* DIRECTIONS FOR THIS TASK:
Omit the pictures. Print each entry below exactly.

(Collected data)
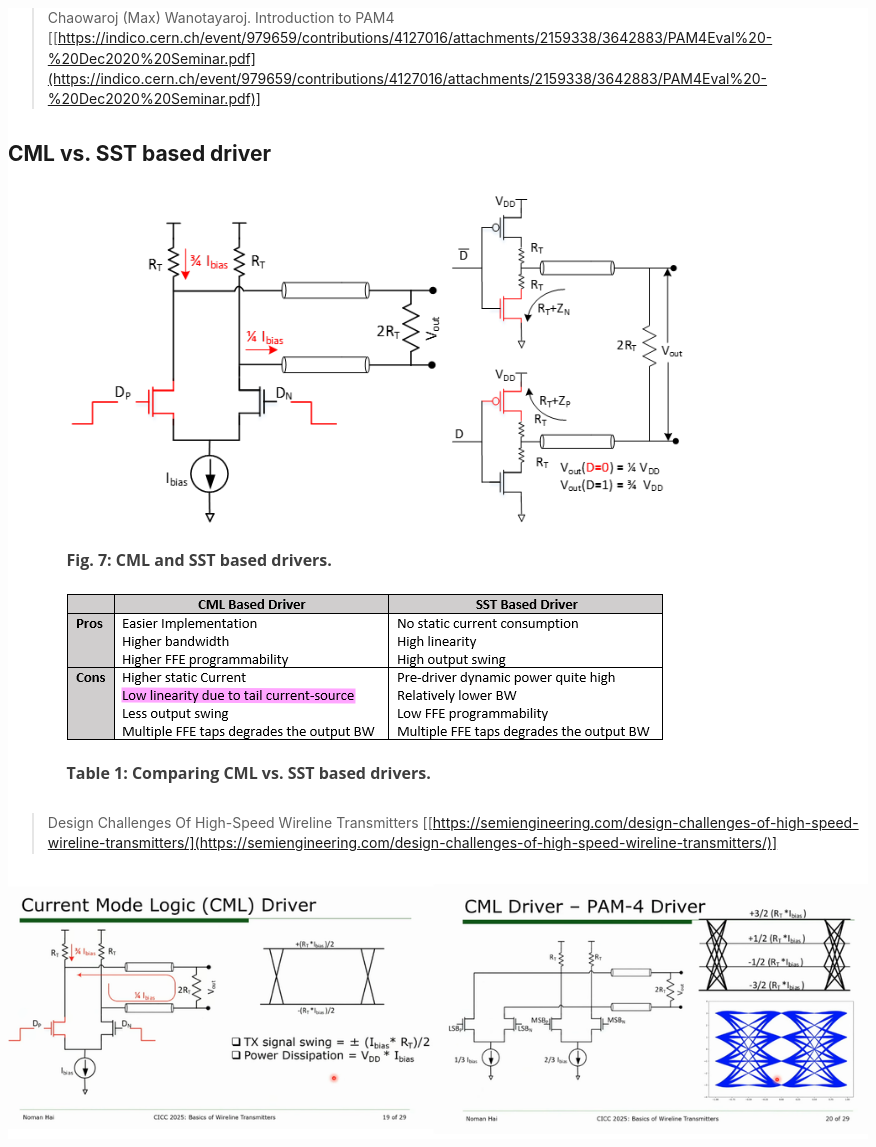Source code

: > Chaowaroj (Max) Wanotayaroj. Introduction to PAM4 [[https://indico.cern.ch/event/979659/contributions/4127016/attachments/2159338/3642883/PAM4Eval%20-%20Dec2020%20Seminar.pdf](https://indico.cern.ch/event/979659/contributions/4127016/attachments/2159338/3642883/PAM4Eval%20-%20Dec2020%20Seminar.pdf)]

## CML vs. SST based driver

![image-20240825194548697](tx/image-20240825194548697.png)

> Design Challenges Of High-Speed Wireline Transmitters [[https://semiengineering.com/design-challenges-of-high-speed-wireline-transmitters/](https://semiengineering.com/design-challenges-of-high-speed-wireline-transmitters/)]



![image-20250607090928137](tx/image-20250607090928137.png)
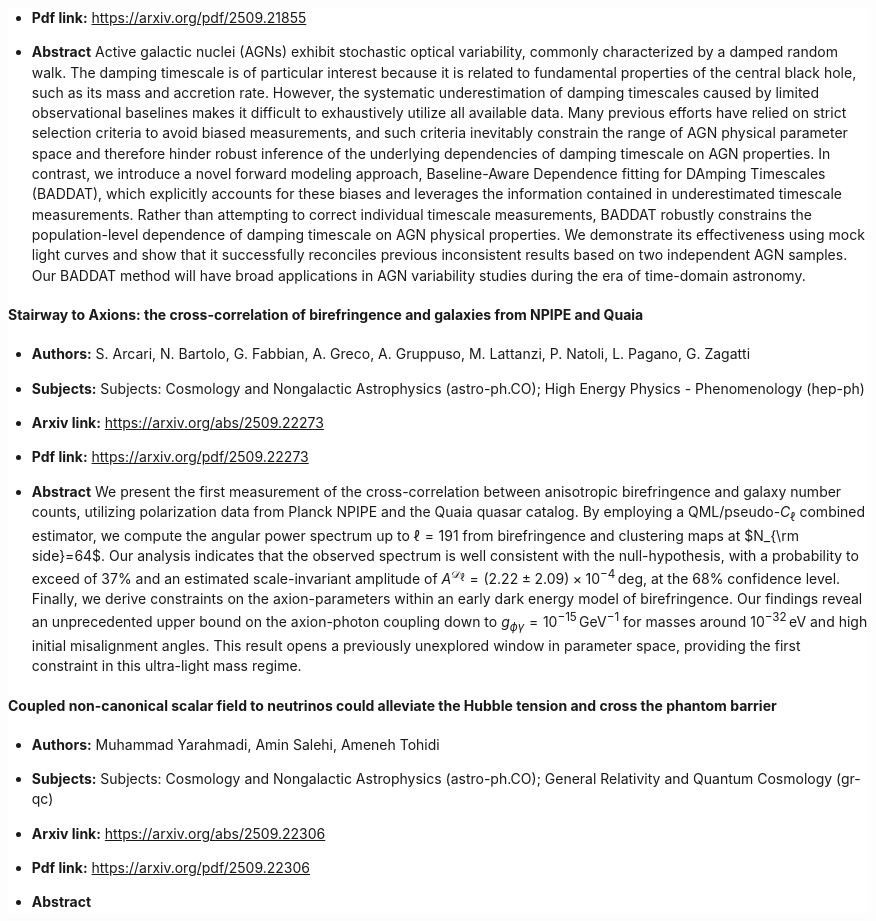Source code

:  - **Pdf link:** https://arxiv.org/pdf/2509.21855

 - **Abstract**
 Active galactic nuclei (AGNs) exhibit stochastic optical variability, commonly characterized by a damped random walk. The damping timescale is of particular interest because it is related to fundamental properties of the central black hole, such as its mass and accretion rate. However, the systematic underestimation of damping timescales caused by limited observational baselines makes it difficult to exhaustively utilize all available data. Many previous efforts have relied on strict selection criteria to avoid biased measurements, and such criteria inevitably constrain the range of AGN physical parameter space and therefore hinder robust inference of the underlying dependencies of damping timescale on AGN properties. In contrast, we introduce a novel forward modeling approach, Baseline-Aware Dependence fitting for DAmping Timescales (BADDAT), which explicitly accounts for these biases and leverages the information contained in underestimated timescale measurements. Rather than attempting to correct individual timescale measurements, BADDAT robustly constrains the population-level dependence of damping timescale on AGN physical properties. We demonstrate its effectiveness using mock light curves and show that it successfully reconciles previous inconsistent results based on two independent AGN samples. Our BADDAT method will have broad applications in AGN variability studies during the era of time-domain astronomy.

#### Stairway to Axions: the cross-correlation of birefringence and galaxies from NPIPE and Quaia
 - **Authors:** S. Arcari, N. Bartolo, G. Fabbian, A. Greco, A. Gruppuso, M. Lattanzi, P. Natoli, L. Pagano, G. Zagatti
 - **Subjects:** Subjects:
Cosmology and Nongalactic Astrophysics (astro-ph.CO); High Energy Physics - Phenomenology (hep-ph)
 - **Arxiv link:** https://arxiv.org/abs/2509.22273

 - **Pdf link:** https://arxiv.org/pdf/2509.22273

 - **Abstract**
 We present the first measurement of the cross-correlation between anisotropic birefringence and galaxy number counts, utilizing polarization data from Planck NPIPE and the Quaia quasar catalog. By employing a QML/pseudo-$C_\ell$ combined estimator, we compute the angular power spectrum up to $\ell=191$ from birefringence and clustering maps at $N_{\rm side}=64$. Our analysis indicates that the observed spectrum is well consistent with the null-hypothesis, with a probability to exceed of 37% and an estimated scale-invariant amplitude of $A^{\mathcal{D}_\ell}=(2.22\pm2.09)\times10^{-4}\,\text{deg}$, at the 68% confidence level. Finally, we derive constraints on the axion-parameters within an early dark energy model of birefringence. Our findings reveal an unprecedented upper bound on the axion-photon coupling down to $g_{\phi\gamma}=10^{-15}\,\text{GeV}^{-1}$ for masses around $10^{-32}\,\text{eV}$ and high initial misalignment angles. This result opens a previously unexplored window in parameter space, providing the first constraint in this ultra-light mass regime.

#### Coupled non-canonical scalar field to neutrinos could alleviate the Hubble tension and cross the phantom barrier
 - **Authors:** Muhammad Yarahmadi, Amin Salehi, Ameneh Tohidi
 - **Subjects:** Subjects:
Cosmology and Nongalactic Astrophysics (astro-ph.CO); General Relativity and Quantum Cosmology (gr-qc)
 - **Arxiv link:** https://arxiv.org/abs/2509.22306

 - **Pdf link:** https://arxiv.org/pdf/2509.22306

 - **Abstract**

* RESPONSE TO THIS EXERCISE:
Source code

: > Chaowaroj (Max) Wanotayaroj. Introduction to PAM4 [[https://indico.cern.ch/event/979659/contributions/4127016/attachments/2159338/3642883/PAM4Eval%20-%20Dec2020%20Seminar.pdf](https://indico.cern.ch/event/979659/contributions/4127016/attachments/2159338/3642883/PAM4Eval%20-%20Dec2020%20Seminar.pdf)]

## CML vs. SST based driver

![image-20240825194548697](tx/image-20240825194548697.png)

> Design Challenges Of High-Speed Wireline Transmitters [[https://semiengineering.com/design-challenges-of-high-speed-wireline-transmitters/](https://semiengineering.com/design-challenges-of-high-speed-wireline-transmitters/)]



![image-20250607090928137](tx/image-20250607090928137.png)
Source code

:  - **Pdf link:** https://arxiv.org/pdf/2509.21855

 - **Abstract**
 Active galactic nuclei (AGNs) exhibit stochastic optical variability, commonly characterized by a damped random walk. The damping timescale is of particular interest because it is related to fundamental properties of the central black hole, such as its mass and accretion rate. However, the systematic underestimation of damping timescales caused by limited observational baselines makes it difficult to exhaustively utilize all available data. Many previous efforts have relied on strict selection criteria to avoid biased measurements, and such criteria inevitably constrain the range of AGN physical parameter space and therefore hinder robust inference of the underlying dependencies of damping timescale on AGN properties. In contrast, we introduce a novel forward modeling approach, Baseline-Aware Dependence fitting for DAmping Timescales (BADDAT), which explicitly accounts for these biases and leverages the information contained in underestimated timescale measurements. Rather than attempting to correct individual timescale measurements, BADDAT robustly constrains the population-level dependence of damping timescale on AGN physical properties. We demonstrate its effectiveness using mock light curves and show that it successfully reconciles previous inconsistent results based on two independent AGN samples. Our BADDAT method will have broad applications in AGN variability studies during the era of time-domain astronomy.

#### Stairway to Axions: the cross-correlation of birefringence and galaxies from NPIPE and Quaia
 - **Authors:** S. Arcari, N. Bartolo, G. Fabbian, A. Greco, A. Gruppuso, M. Lattanzi, P. Natoli, L. Pagano, G. Zagatti
 - **Subjects:** Subjects:
Cosmology and Nongalactic Astrophysics (astro-ph.CO); High Energy Physics - Phenomenology (hep-ph)
 - **Arxiv link:** https://arxiv.org/abs/2509.22273

 - **Pdf link:** https://arxiv.org/pdf/2509.22273

 - **Abstract**
 We present the first measurement of the cross-correlation between anisotropic birefringence and galaxy number counts, utilizing polarization data from Planck NPIPE and the Quaia quasar catalog. By employing a QML/pseudo-$C_\ell$ combined estimator, we compute the angular power spectrum up to $\ell=191$ from birefringence and clustering maps at $N_{\rm side}=64$. Our analysis indicates that the observed spectrum is well consistent with the null-hypothesis, with a probability to exceed of 37% and an estimated scale-invariant amplitude of $A^{\mathcal{D}_\ell}=(2.22\pm2.09)\times10^{-4}\,\text{deg}$, at the 68% confidence level. Finally, we derive constraints on the axion-parameters within an early dark energy model of birefringence. Our findings reveal an unprecedented upper bound on the axion-photon coupling down to $g_{\phi\gamma}=10^{-15}\,\text{GeV}^{-1}$ for masses around $10^{-32}\,\text{eV}$ and high initial misalignment angles. This result opens a previously unexplored window in parameter space, providing the first constraint in this ultra-light mass regime.

#### Coupled non-canonical scalar field to neutrinos could alleviate the Hubble tension and cross the phantom barrier
 - **Authors:** Muhammad Yarahmadi, Amin Salehi, Ameneh Tohidi
 - **Subjects:** Subjects:
Cosmology and Nongalactic Astrophysics (astro-ph.CO); General Relativity and Quantum Cosmology (gr-qc)
 - **Arxiv link:** https://arxiv.org/abs/2509.22306

 - **Pdf link:** https://arxiv.org/pdf/2509.22306

 - **Abstract**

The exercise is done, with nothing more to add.